►
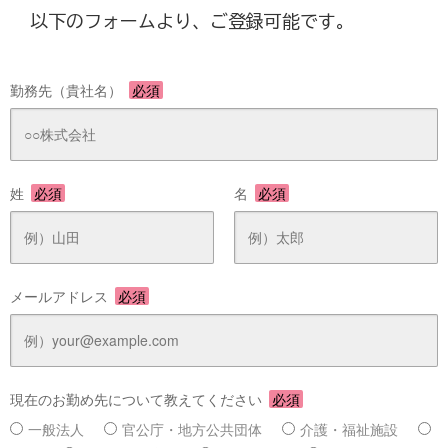
以下のフォームより、ご登録可能です。
勤務先（貴社名）
必須
姓
必須
名
必須
メールアドレス
必須
現在のお勤め先について教えてください
必須
一般法人
官公庁・地方公共団体
介護・福祉施設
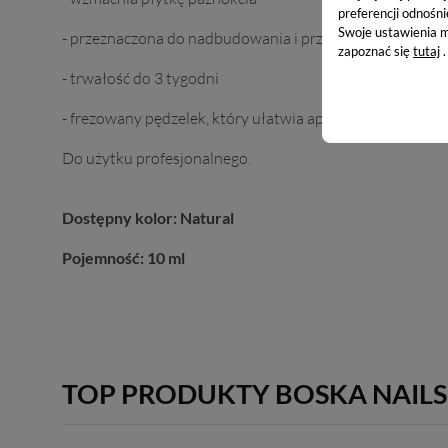
preferencji odnośni
Swoje ustawienia m
- przeznaczona do nadbudowania i przedłużania paznokc
zapoznać się
tutaj
.
- trwałość do 3 tygodni
- frezowany pędzelek, który ułatwia aplikację produktu 
Do użytku profesjonalnego.
Dostępny kolor: Natural
Pojemność: 10 ml
TOP PRODUKTY BOSKA NAILS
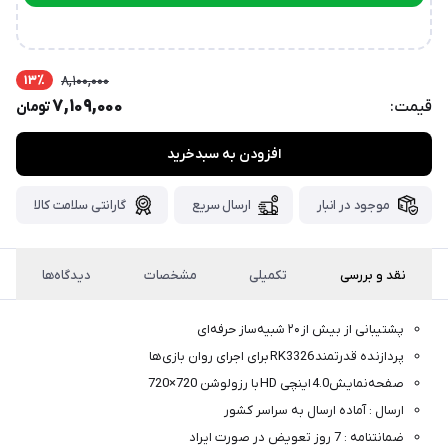
پست،جهت
ارتباط در تلگرام
دریافت
کدرهگیری
سفارش
13٪
8,100,000
خود،
7,109,000
قیمت:
تومان
۴۸
ساعت
کاری
پس
افزودن به سبدخرید
از
ثبت
موجود در انبار
ارسال سریع
گارانتی سلامت کالا
سفارش،واتساپ
پیام
نقد و بررسی
تکمیلی
مشخصات
دیدگاه‌ها
بگذارید.
ممنون
پشتیبانی از بیش از ۲۰ شبیه‌ساز حرفه‌ای
از
پردازنده قدرتمند RK3326 برای اجرای روان بازی‌ها
صبر
صفحه‌نمایش4.0 اینچی HD با رزولوشن 720×720
و
ارسال : آماده ارسال به سراسر کشور
شکیبایی
ضمانتنامه : 7 روز تعویض در صورت ایراد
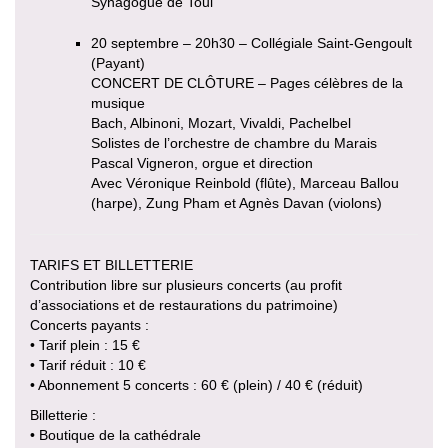
Synagogue de Toul
20 septembre – 20h30 – Collégiale Saint-Gengoult
(Payant)
CONCERT DE CLÔTURE – Pages célèbres de la
musique
Bach, Albinoni, Mozart, Vivaldi, Pachelbel
Solistes de l’orchestre de chambre du Marais
Pascal Vigneron, orgue et direction
Avec Véronique Reinbold (flûte), Marceau Ballou
(harpe), Zung Pham et Agnès Davan (violons)
TARIFS ET BILLETTERIE
Contribution libre sur plusieurs concerts (au profit
d’associations et de restaurations du patrimoine)
Concerts payants :
• Tarif plein : 15 €
• Tarif réduit : 10 €
• Abonnement 5 concerts : 60 € (plein) / 40 € (réduit)
Billetterie :
• Boutique de la cathédrale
◄
* **What the task asks**:
Above are the records; print them all exactly and keep the pictures out.

* **Answer**:
以下のフォームより、ご登録可能です。
勤務先（貴社名）
必須
姓
必須
名
必須
メールアドレス
必須
現在のお勤め先について教えてください
必須
一般法人
官公庁・地方公共団体
介護・福祉施設
preferencji odnośni
Swoje ustawienia m
- przeznaczona do nadbudowania i przedłużania paznokc
zapoznać się
tutaj
.
- trwałość do 3 tygodni
- frezowany pędzelek, który ułatwia aplikację produktu 
Do użytku profesjonalnego.
Dostępny kolor: Natural
Pojemność: 10 ml
TOP PRODUKTY BOSKA NAILS
پست،جهت
ارتباط در تلگرام
دریافت
کدرهگیری
سفارش
13٪
8,100,000
خود،
7,109,000
قیمت:
تومان
۴۸
ساعت
کاری
پس
افزودن به سبدخرید
از
ثبت
موجود در انبار
ارسال سریع
گارانتی سلامت کالا
سفارش،واتساپ
پیام
نقد و بررسی
تکمیلی
مشخصات
دیدگاه‌ها
بگذارید.
ممنون
پشتیبانی از بیش از ۲۰ شبیه‌ساز حرفه‌ای
از
پردازنده قدرتمند RK3326 برای اجرای روان بازی‌ها
صبر
صفحه‌نمایش4.0 اینچی HD با رزولوشن 720×720
و
ارسال : آماده ارسال به سراسر کشور
شکیبایی
ضمانتنامه : 7 روز تعویض در صورت ایراد
Synagogue de Toul
20 septembre – 20h30 – Collégiale Saint-Gengoult
(Payant)
CONCERT DE CLÔTURE – Pages célèbres de la
musique
Bach, Albinoni, Mozart, Vivaldi, Pachelbel
Solistes de l’orchestre de chambre du Marais
Pascal Vigneron, orgue et direction
Avec Véronique Reinbold (flûte), Marceau Ballou
(harpe), Zung Pham et Agnès Davan (violons)
TARIFS ET BILLETTERIE
Contribution libre sur plusieurs concerts (au profit
d’associations et de restaurations du patrimoine)
Concerts payants :
• Tarif plein : 15 €
• Tarif réduit : 10 €
• Abonnement 5 concerts : 60 € (plein) / 40 € (réduit)
Billetterie :
• Boutique de la cathédrale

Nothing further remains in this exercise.